- Film poster
- Directed by: Antoinette Jadaone; Irene Emma Villamor;
- Written by: Antoinette Jadaone; Irene Villamor;
- Produced by: Piolo Pascual; Joyce Bernal; Erick Raymundo;
- Starring: Iñigo Pascual; Julian Estrada; Sofia Andres;
- Cinematography: Dan Villegas
- Edited by: Joyce Bernal; Marla Ancheta; Chrisel Galeno-Desuasido;
- Production company: Spring Films
- Distributed by: Star Cinema
- Release date: November 12, 2014;
- Running time: 100 minutes
- Country: Philippines
- Languages: Filipino; English;
- Box office: ₱4.9 million

= Relaks, It's Just Pag-ibig =

Relaks, It's Just Pag-ibig (Relax, It's Just Love) is a 2014 Filipino romantic comedy film starring real life father-and-son Piolo Pascual and Iñigo Pascual, Julian Estrada, and Sofia Andres. It was directed by Antoinette Jadaone who was also behind the films Beauty in a Bottle and That Thing Called Tadhana.

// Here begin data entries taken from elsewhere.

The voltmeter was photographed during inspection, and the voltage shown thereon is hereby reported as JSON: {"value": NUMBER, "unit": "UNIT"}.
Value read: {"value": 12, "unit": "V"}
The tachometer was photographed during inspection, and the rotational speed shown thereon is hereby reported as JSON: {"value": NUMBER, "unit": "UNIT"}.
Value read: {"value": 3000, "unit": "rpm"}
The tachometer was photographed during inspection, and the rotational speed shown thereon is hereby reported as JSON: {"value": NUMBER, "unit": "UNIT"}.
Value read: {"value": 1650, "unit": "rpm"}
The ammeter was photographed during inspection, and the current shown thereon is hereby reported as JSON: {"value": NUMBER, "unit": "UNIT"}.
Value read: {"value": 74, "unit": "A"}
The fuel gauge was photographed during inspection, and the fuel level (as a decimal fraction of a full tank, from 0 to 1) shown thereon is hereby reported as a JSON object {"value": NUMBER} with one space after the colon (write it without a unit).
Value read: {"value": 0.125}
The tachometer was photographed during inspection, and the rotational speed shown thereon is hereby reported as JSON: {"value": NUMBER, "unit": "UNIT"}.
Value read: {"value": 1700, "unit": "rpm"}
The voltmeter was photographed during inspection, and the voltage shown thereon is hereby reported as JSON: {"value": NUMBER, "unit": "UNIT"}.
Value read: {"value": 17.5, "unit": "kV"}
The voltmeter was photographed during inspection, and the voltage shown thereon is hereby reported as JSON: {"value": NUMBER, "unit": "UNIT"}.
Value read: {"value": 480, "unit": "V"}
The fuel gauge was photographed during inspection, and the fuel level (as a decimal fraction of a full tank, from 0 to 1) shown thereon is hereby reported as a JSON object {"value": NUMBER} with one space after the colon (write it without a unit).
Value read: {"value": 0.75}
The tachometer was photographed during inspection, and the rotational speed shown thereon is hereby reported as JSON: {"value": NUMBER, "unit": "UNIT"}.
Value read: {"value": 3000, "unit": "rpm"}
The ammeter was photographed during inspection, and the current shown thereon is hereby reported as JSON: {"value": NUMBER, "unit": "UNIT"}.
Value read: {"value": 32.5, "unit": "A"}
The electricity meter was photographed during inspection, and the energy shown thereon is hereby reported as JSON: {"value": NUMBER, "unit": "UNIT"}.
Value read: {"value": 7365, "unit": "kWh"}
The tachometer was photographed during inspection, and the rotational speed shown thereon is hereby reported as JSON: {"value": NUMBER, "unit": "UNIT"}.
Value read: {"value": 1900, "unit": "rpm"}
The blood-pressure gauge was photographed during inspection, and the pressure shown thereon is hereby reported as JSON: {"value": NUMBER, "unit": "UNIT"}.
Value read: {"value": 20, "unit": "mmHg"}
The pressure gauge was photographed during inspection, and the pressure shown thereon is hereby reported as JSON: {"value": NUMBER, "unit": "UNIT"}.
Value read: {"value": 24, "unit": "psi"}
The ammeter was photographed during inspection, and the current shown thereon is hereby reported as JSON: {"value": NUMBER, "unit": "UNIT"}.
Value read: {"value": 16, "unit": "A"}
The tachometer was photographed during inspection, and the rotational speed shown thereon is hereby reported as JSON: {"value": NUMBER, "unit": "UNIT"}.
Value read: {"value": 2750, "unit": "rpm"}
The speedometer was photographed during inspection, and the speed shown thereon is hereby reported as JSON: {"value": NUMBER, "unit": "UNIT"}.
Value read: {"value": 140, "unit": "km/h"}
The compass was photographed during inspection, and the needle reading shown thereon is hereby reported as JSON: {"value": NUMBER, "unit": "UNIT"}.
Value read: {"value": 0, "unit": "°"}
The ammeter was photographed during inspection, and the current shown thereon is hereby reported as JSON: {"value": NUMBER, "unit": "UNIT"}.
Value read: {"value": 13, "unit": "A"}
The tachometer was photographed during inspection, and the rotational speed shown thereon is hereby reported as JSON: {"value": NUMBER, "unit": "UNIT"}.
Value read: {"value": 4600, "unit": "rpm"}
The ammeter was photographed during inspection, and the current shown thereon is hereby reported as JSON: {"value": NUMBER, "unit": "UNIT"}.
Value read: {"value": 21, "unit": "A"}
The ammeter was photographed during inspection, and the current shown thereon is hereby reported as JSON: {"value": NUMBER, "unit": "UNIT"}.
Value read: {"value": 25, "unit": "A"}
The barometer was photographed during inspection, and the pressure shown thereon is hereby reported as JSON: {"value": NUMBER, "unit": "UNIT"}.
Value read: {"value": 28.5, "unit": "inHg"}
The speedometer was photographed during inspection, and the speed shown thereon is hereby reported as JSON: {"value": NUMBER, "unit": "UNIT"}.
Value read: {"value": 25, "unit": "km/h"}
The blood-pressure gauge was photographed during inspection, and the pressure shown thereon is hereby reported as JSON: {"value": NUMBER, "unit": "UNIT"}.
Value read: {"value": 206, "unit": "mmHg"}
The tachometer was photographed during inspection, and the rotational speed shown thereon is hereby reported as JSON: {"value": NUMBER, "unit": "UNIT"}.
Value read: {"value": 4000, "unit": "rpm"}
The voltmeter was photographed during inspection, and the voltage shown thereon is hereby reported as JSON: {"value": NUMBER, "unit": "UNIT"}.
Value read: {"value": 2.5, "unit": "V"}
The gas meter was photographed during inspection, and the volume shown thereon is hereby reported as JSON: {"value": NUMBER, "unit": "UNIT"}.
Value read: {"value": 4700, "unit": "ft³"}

It was also the debut film of the newbie artists Pascual, Estrada and Andres.

The film was given five perfect stars by the critics from the local film reviewer website ClickTheCity.com, and rated PG by MTRCB. The film was also given Graded A by the Cinema Evaluation Board. It also received positive responses from film watchers and became a trending topic on the social networking site Twitter during its first day of showing.

== Summary ==
The story of Relaks, It's Just Pag-ibig revolves around a 16-year-old girl named Sari (Sofia Andres) who picked up a love letter written by a certain man named Elias, dedicated to a woman named Salome. Sari wanted to meet the two under the blue moon in a beach in Leyte. She dragged Josh (Iñigo Pascual), a non-believer in love, in her journey, and also her best friend Kiko (Julian Estrada), who is secretly in love with Sari.

== Cast ==

=== Main cast ===
- Sofia Andres as Sari Nakpil
- Iñigo Pascual as Josh Brillantes
- Julian Estrada as Kiko Leano

=== Supporting cast ===
- Smokey Manaloto as Manong
- Ericka Villongco as Cupcake
- Alessandra De Rossi as Mace
- Piolo Pascual as Elias
- James Reid as Edward
- Pia Magalona
- Peque Gallaga
- Alexander Diaz
- Earl Ignacio
- Cesca Litton

== Box office ==
The film was considered a moderate success, considering that the three main leads of the film were not relatively known to audiences, especially Iñigo Pascual.
The film ultimately earned ₱10,954,361 ($110,562) at the box-office.